Iris : continuous features    
===========================

Here we show green\_tsetlin Tsetlin Machine trains on the **Iris dataset**.

.. code-block:: python

    from sklearn.datasets import load_iris

We start by loading the Iris dataset from sklearn:

.. code-block:: python

    iris = load_iris()

    x = iris['data'].astype(np.uint8)
    y = iris['target'].astype(np.uint32)

As features of this dataset is continuous, we 
will need to convert it to TM friendly binary data.

.. code-block:: python

    import numpy as np

    x_max = np.max(x, axis=0)
    x_min = np.min(x, axis=0)

    intervals = (x_max - x_min) / 4

    intervals_list = [[x_min[i] + k * intervals[i] for k in range(4)] for i in range(x.shape[1])]

    x_empty = np.zeros((x.shape[0], x.shape[1] * 4)).astype(np.uint8)

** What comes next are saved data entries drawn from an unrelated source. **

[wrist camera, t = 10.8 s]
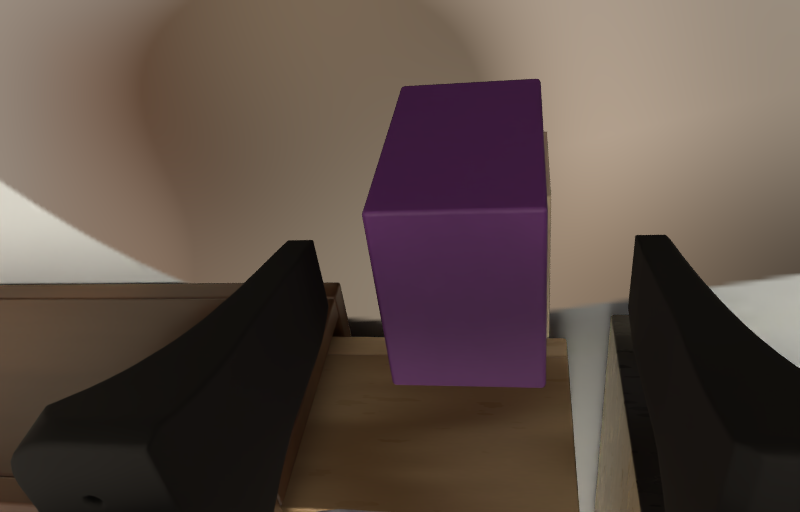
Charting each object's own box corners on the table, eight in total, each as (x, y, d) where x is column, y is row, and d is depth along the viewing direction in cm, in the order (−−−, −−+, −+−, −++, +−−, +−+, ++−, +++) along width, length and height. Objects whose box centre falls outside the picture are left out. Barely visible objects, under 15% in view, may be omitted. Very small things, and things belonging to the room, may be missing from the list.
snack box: (543, 236, 21) (550, 390, 16) (420, 238, 21) (392, 386, 17) (544, 76, 18) (553, 208, 13) (401, 84, 18) (360, 213, 14)
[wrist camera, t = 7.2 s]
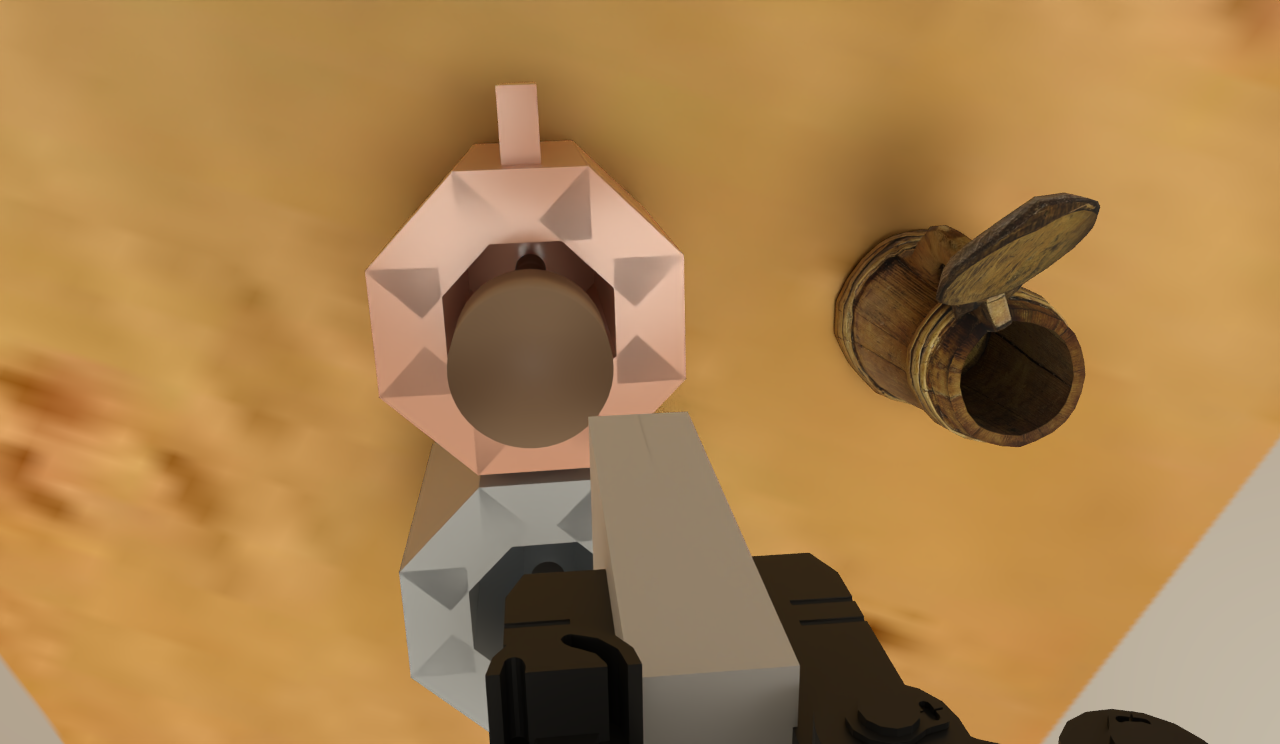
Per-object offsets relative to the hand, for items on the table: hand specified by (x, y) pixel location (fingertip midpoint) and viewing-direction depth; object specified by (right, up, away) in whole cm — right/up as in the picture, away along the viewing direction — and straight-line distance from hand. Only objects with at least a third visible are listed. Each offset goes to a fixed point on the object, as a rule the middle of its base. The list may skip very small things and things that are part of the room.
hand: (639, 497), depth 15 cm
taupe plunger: (-5, +7, +30) cm, 31 cm away
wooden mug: (+14, +7, +36) cm, 39 cm away
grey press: (-5, -5, +37) cm, 38 cm away
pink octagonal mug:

    for i in range(x.shape[0]):
        for j in range(x.shape[1]):
            x_empty[i, j*4:(j+1)*4] = np.array([1 if x[i, j] >= intervals_list[j][k] else 0 for k in range(4)])

    x = x_empty

Split the data into train and test:

.. code-block:: python

    from sklearn.model_selection import train_test_split as split

    train_x, val_x, train_y, val_y = split(x, y, test_size=0.2, random_state=42, shuffle=True)


With the built in TM optuna optimizer, `gt.hpsearch.HyperparameterSearch` 
we can optimize the hyperparameters of the Tsetlin Machine.

.. code-block:: python

    from green_tsetlin.hpsearch import HyperparameterSearch

    hpsearch = HyperparameterSearch(s_space=(2.0, 30.0),
                                    clause_space=(100, 1000),
                                    threshold_space=(50, 1500),
                                    max_epoch_per_trial=30,
                                    literal_budget=(5, 10),
                                    k_folds=4,
                                    n_jobs=5,
                                    seed=42,
                                    minimize_literal_budget=False)

    hpsearch.set_train_data(train_x, train_y)
    hpsearch.set_eval_data(val_x, val_y)

    hpsearch.optimize(n_trials=10, 
                    study_name="IRIS hpsearch", 
                    show_progress_bar=True, 
                    storage=None)

We get the best hyperparameters:

.. code-block:: python

    params = hpsearch.best_trials[0].params
    performance = hpsearch.best_trials[0].values

    print("best paramaters: ", params)
    print("best score: ", performance)